Horrorkrimi: Dr. Patrick Cory, Landarzt im kalifornischen Green Valley, experimentiert mit Affenhirnen. Seine liebende Gattin Janice würde Versuchsäffchen Nummer 5 gern zum Schmusen behalten, aber die Wissenschaft fordert nun mal ihren Tribut. Selbst ein Alkoholiker wie Pat Corys bester Freund, der Chirurg Dr. Frank Schratt, kann sich hier noch nützlich machen. Schon liegt das entnommene Affenhirn in einer Nährlösung, und dabei geht’s ihm sogar ausgesprochen gut! Als in der Nähe ein Flugzeug abstürzt, versucht Pat Cory, den einzigen Überlebenden zu retten, den Millionär Warren Horace Donovan. Doch der stirbt ihm unter den Händen weg. Als Pat entdeckt, dass dessen Gehirn noch lebt, kommt ihm eine unheilvolle Idee… Kollege Frank ist das nicht geheuer, aber dann liegt auch das Hirn des Mr. Donovan in einer Nährlösung, wächst und gedeiht – und scheint irgendetwas auszubrüten. Nur was? Pat will es unbedingt herausfinden! Und bringt damit Janice, Frank und sich selbst in äußerste Gefahr…

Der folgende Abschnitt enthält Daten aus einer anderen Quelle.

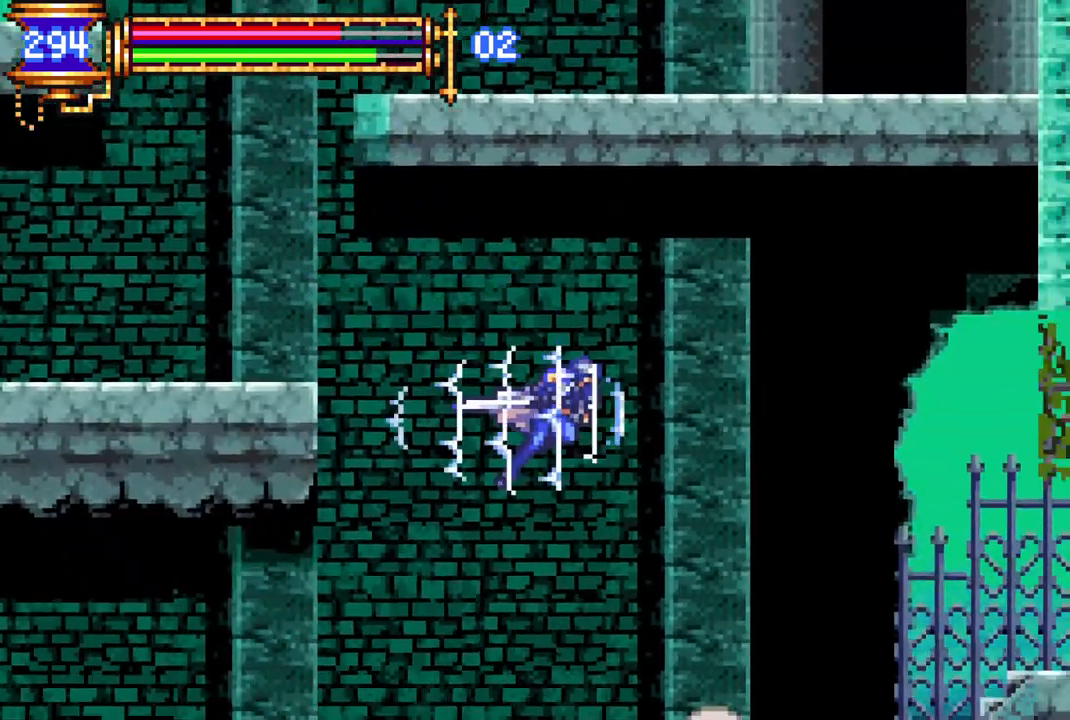
{"buttons": ["R1", "DPAD_RIGHT"], "left_stick": "center", "right_stick": "center", "events": []}
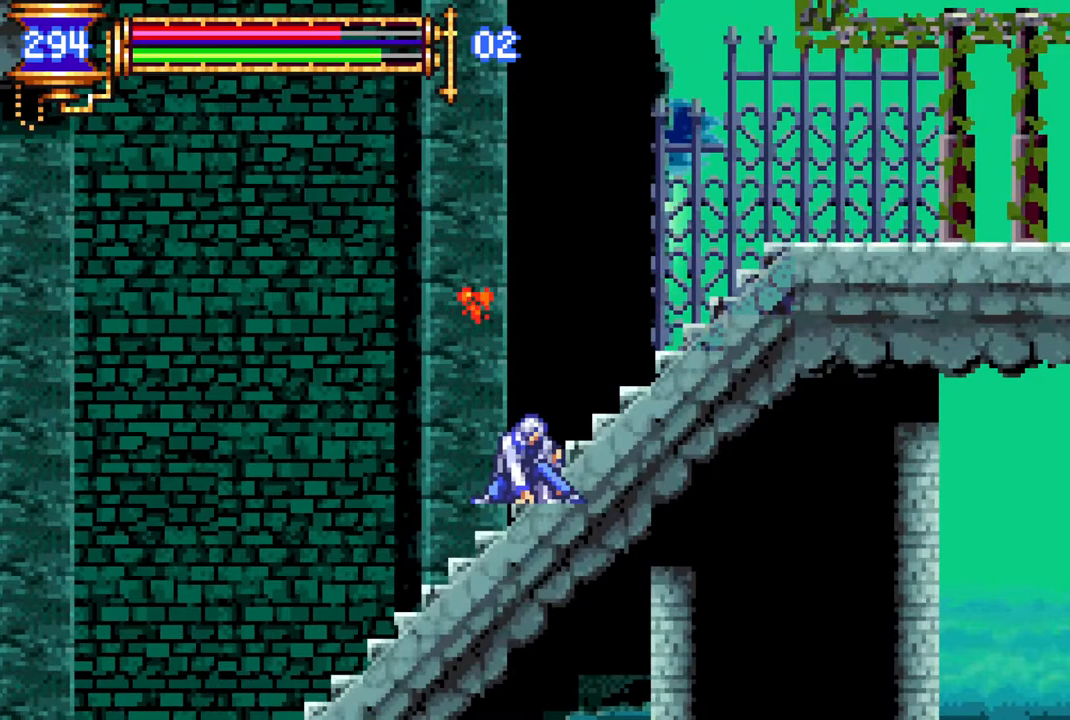
{"buttons": ["R1", "DPAD_RIGHT"], "left_stick": "center", "right_stick": "center", "events": []}
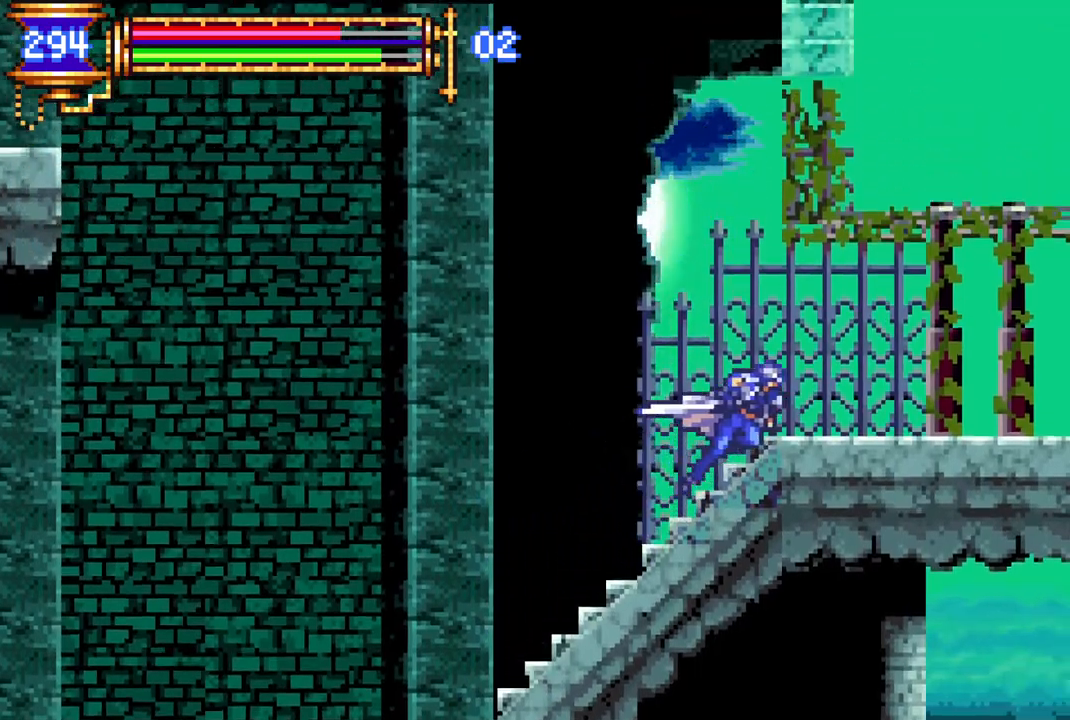
{"buttons": ["R1", "DPAD_RIGHT"], "left_stick": "center", "right_stick": "center", "events": []}
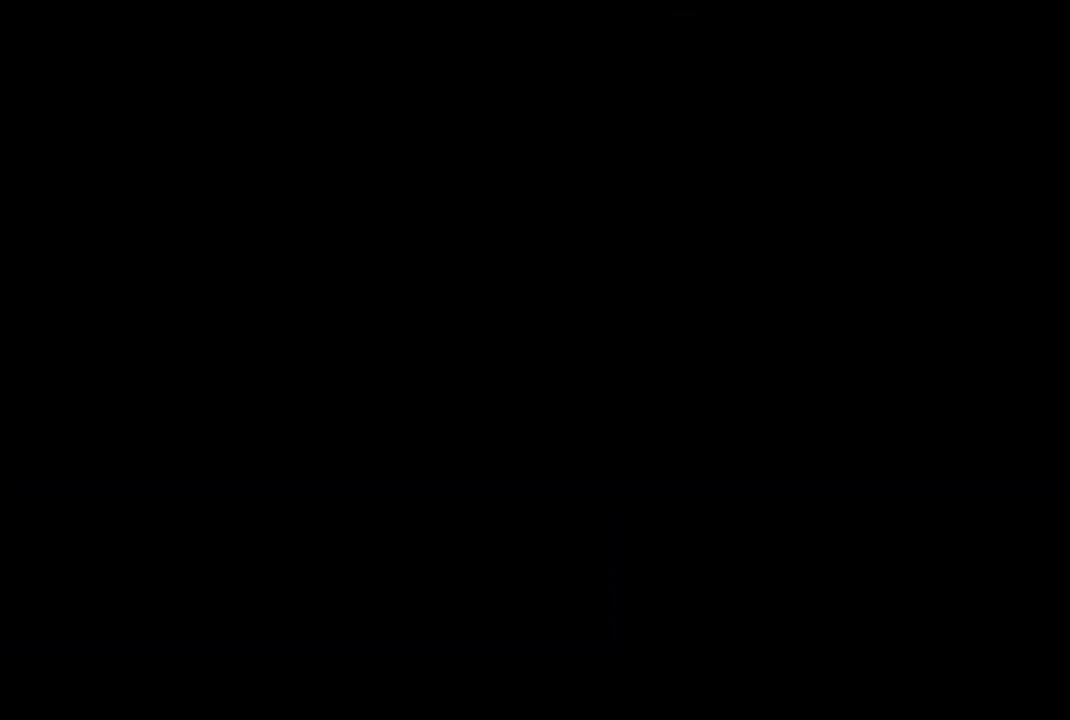
{"buttons": ["CROSS", "R1", "DPAD_RIGHT"], "left_stick": "center", "right_stick": "center", "events": [[483, "CROSS", "down"]]}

So fürchterlich viele Gehirn-im-Glas-Filme gibt’s ja gar nicht, dafür ist der Horror eines extrahierten Hirns zu statisch und zu gesichtslos: Das Ding schunkelt ein wenig im Aquarium hin und her, und böse gucken kann es auch nicht. Kaum verwunderlich, dass der bekannteste Beitrag zu diesem Horror-Sci-Fi-Untergenre eine absichtlich klamottige Parodie ist: DER MANN MIT ZWEI GEHIRNEN (THE MAN WITH TWO BRAINS, USA 1983), ausgeheckt von den Komikgenies Carl Reiner (Regie) und Steve Martin (Hauptdarsteller). Andere Beispiele sind mehr oder minder (meist minder) getreue Verfilmungen des 1942 erschienenen, gleichnamigen Romans des legendären (exil-) deutschen Autors Curt Siodmak (1902–2000), zum Beispiel: THE LADY AND THE MONSTER (USA 1944, R: George Sherman) oder EIN TOTER SUCHT SEINEN MÖRDER (VENGEANCE / THE BRAIN, GB/BRD 1962, R: Freddie Francis), und selbst Trashgranaten wie DIE NACKTE UND DER SATAN bzw. DES SATANS NACKTE SKLAVIN (THE HEAD, BRD 1959, R: Victor Trivas) oder UNGEHEUER OHNE GESICHT (FIEND WITHOUT A FACE, GB 1958, R: Arthur Crabtree) dürften ohne die „Vorarbeit“ von Curt Siodmak kaum möglich gewesen sein.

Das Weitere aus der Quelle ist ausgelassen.